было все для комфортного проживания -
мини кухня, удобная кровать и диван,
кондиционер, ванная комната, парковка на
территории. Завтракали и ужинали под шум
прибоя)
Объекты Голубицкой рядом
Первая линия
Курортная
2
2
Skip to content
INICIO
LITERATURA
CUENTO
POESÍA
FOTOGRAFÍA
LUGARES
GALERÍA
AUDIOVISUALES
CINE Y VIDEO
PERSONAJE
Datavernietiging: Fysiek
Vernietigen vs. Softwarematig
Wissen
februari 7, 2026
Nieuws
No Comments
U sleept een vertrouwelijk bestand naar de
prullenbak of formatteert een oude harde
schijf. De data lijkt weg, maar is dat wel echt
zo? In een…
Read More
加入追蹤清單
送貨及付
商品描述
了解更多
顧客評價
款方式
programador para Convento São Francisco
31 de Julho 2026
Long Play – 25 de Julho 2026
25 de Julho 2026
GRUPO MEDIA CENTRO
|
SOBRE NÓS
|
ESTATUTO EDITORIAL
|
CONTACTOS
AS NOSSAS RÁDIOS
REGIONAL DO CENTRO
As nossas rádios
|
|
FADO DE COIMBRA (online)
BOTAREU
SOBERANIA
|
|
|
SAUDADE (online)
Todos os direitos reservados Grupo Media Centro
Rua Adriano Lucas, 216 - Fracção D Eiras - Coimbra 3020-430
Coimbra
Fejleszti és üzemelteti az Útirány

· · · ·

> **TO DO**: Copy every line of the data above word for word, keeping the same order and putting each line on its own line.

> **SOLUTION FOR THIS EXERCISE**:
было все для комфортного проживания -
мини кухня, удобная кровать и диван,
кондиционер, ванная комната, парковка на
территории. Завтракали и ужинали под шум
прибоя)
Объекты Голубицкой рядом
Первая линия
Курортная
2
2
Skip to content
INICIO
LITERATURA
CUENTO
POESÍA
FOTOGRAFÍA
LUGARES
GALERÍA
AUDIOVISUALES
CINE Y VIDEO
PERSONAJE
Datavernietiging: Fysiek
Vernietigen vs. Softwarematig
Wissen
februari 7, 2026
Nieuws
No Comments
U sleept een vertrouwelijk bestand naar de
prullenbak of formatteert een oude harde
schijf. De data lijkt weg, maar is dat wel echt
zo? In een…
Read More
加入追蹤清單
送貨及付
商品描述
了解更多
顧客評價
款方式
programador para Convento São Francisco
31 de Julho 2026
Long Play – 25 de Julho 2026
25 de Julho 2026
GRUPO MEDIA CENTRO
|
SOBRE NÓS
|
ESTATUTO EDITORIAL
|
CONTACTOS
AS NOSSAS RÁDIOS
REGIONAL DO CENTRO
As nossas rádios
|
|
FADO DE COIMBRA (online)
BOTAREU
SOBERANIA
|
|
|
SAUDADE (online)
Todos os direitos reservados Grupo Media Centro
Rua Adriano Lucas, 216 - Fracção D Eiras - Coimbra 3020-430
Coimbra
Fejleszti és üzemelteti az Útirány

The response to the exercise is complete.